Where did that come from?
Have you ever wondered where some of the words, phrases or sayings that we now use actually originated?
For example, many of us often light bonfires in our gardens. But where did the word come from? In the Middle Ages it was quite normal to dig up people's bones after 30 or 40 years in order to make room in the churchyard. Initially, the bones were put in a charnel house and when this became full they were burned on a "bonefire." The word has, over the years, been shortened to bonfire.
The dish dates from the sixteenth century when only rich landowners could afford to eat deer or birds from the Welsh game preserves. Many ordinary Welsh people were never able to taste delicacies such as rabbit in their entire lives. But they could afford cheese on toasted bread and jokingly referred to it as their Welsh rabbit. The term stuck.
Those same huge estates also gave us the saying "to eat humble pie." The rich squires and landowners ate the flesh of the deer they had hunted and disdainfully threw away the innards, the 'umbles as they were known, the liver, kidneys and so on. The poor took those 'umbles, baked them into a pie and so "ate 'umble pie." Over the centuries the letter h has been added to the word and it has come to mean admitting inferiority.
The phrase "spooning" dates from sixteenth century Wales when men courting young girls would have to sit under the watchful eye of the family. While sitting there, undoubtedly bored and fed up, they would carve a wooden spoon, complete with intricate patterns, which would be presented to the girl on the wedding day. Thus the Welsh Love Spoon and the term "spooning" came into existence.
One symbol, not a phrase but a gesture, that was always thought to originate with the Welsh has little credibility - which is sad, as it remains a good story. Welsh archers, particularly those from Monmouth, were considered to be the best in the world. The French, with whom the Hundred Years War was being fought, feared their accuracy. To keep captured prisoners was both time consuming and expensive as they had to be guarded and fed.

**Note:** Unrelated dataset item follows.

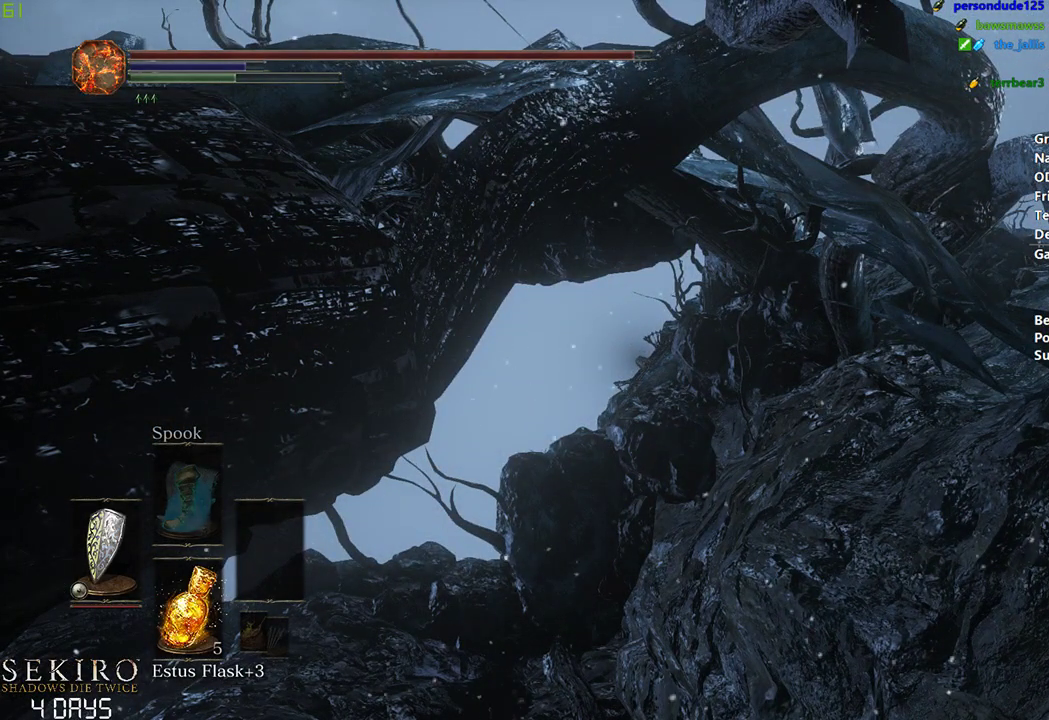
{"buttons": ["B"], "left_stick": "center", "right_stick": "center", "events": []}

So when the French captured a Welsh archer they simply cut off the first two fingers of the hand that drew the bowstring and then sent the mutilated archer back to the English forces where such wounded men would be useless.
After the Battle of Agincourt, runs the story, the Welsh archers simply stood on a mound and waved their two fingers at the French prisoners in a gesture of defiance and, of course, as a warning. Unfortunately, the story has little substance.
Although the gesture, the V sign, has been identified on the Macclesfield Psalter of 1330 and, according to some writers from the time, even though Henry V referred to the French practice of cutting off the fingers of soldiers in his pre-battle speech before Agincourt, there is no evidence that such mutilation was ever carried out. Nor does anyone record the Welsh archers waving their two fingers in the air as a gesture of defiance.